■ Exercise requirements: Each line below has to be set down again exactly.

** Data for the task follows **

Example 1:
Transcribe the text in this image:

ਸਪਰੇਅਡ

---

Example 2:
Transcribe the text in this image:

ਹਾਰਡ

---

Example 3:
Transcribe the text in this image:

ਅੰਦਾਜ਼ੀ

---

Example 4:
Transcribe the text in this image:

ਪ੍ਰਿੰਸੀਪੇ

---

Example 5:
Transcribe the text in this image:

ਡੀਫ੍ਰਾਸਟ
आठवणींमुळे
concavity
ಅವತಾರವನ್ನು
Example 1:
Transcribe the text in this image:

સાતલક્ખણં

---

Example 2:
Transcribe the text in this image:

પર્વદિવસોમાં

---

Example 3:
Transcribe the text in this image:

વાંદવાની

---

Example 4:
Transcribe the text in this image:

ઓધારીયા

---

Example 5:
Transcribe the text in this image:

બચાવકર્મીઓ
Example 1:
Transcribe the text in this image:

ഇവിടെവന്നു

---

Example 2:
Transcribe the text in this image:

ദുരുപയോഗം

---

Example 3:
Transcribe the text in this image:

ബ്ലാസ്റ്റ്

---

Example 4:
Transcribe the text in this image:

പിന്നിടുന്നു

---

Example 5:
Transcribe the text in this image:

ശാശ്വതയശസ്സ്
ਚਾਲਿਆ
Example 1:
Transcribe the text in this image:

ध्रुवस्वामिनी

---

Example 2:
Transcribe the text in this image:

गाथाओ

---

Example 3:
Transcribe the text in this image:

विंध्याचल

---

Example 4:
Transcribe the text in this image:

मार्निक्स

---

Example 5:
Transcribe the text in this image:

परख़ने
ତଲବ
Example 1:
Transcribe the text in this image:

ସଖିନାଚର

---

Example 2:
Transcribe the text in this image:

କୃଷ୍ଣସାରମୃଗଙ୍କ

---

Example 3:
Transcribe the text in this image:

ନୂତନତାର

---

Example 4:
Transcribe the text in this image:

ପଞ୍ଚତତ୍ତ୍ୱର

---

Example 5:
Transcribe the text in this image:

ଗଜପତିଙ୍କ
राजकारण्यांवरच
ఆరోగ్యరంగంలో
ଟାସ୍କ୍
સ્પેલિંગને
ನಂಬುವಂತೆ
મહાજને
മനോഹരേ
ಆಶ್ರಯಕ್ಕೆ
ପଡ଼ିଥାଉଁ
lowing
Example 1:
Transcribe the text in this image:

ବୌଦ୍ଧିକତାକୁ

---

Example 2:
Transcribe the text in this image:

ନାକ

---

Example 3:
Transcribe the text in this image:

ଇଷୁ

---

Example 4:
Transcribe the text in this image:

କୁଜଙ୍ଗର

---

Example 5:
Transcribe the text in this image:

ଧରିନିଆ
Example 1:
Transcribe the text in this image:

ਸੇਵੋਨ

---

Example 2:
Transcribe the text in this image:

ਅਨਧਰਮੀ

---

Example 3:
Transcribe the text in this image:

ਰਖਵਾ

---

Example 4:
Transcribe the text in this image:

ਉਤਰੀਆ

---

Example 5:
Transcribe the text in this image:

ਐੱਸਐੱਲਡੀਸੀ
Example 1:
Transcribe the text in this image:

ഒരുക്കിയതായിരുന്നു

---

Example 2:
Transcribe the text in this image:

** End of Data for the task **

■ Solution for this exercise:
Example 1:
Transcribe the text in this image:

ਸਪਰੇਅਡ

---

Example 2:
Transcribe the text in this image:

ਹਾਰਡ

---

Example 3:
Transcribe the text in this image:

ਅੰਦਾਜ਼ੀ

---

Example 4:
Transcribe the text in this image:

ਪ੍ਰਿੰਸੀਪੇ

---

Example 5:
Transcribe the text in this image:

ਡੀਫ੍ਰਾਸਟ
आठवणींमुळे
concavity
ಅವತಾರವನ್ನು
Example 1:
Transcribe the text in this image:

સાતલક્ખણં

---

Example 2:
Transcribe the text in this image:

પર્વદિવસોમાં

---

Example 3:
Transcribe the text in this image:

વાંદવાની

---

Example 4:
Transcribe the text in this image:

ઓધારીયા

---

Example 5:
Transcribe the text in this image:

બચાવકર્મીઓ
Example 1:
Transcribe the text in this image:

ഇവിടെവന്നു

---

Example 2:
Transcribe the text in this image:

ദുരുപയോഗം

---

Example 3:
Transcribe the text in this image:

ബ്ലാസ്റ്റ്

---

Example 4:
Transcribe the text in this image:

പിന്നിടുന്നു

---

Example 5:
Transcribe the text in this image:

ശാശ്വതയശസ്സ്
ਚਾਲਿਆ
Example 1:
Transcribe the text in this image:

ध्रुवस्वामिनी

---

Example 2:
Transcribe the text in this image:

गाथाओ

---

Example 3:
Transcribe the text in this image:

विंध्याचल

---

Example 4:
Transcribe the text in this image:

मार्निक्स

---

Example 5:
Transcribe the text in this image:

परख़ने
ତଲବ
Example 1:
Transcribe the text in this image:

ସଖିନାଚର

---

Example 2:
Transcribe the text in this image:

କୃଷ୍ଣସାରମୃଗଙ୍କ

---

Example 3:
Transcribe the text in this image:

ନୂତନତାର

---

Example 4:
Transcribe the text in this image:

ପଞ୍ଚତତ୍ତ୍ୱର

---

Example 5:
Transcribe the text in this image:

ଗଜପତିଙ୍କ
राजकारण्यांवरच
ఆరోగ్యరంగంలో
ଟାସ୍କ୍
સ્પેલિંગને
ನಂಬುವಂತೆ
મહાજને
മനോഹരേ
ಆಶ್ರಯಕ್ಕೆ
ପଡ଼ିଥାଉଁ
lowing
Example 1:
Transcribe the text in this image:

ବୌଦ୍ଧିକତାକୁ

---

Example 2:
Transcribe the text in this image:

ନାକ

---

Example 3:
Transcribe the text in this image:

ଇଷୁ

---

Example 4:
Transcribe the text in this image:

କୁଜଙ୍ଗର

---

Example 5:
Transcribe the text in this image:

ଧରିନିଆ
Example 1:
Transcribe the text in this image:

ਸੇਵੋਨ

---

Example 2:
Transcribe the text in this image:

ਅਨਧਰਮੀ

---

Example 3:
Transcribe the text in this image:

ਰਖਵਾ

---

Example 4:
Transcribe the text in this image:

ਉਤਰੀਆ

---

Example 5:
Transcribe the text in this image:

ਐੱਸਐੱਲਡੀਸੀ
Example 1:
Transcribe the text in this image:

ഒരുക്കിയതായിരുന്നു

---

Example 2:
Transcribe the text in this image:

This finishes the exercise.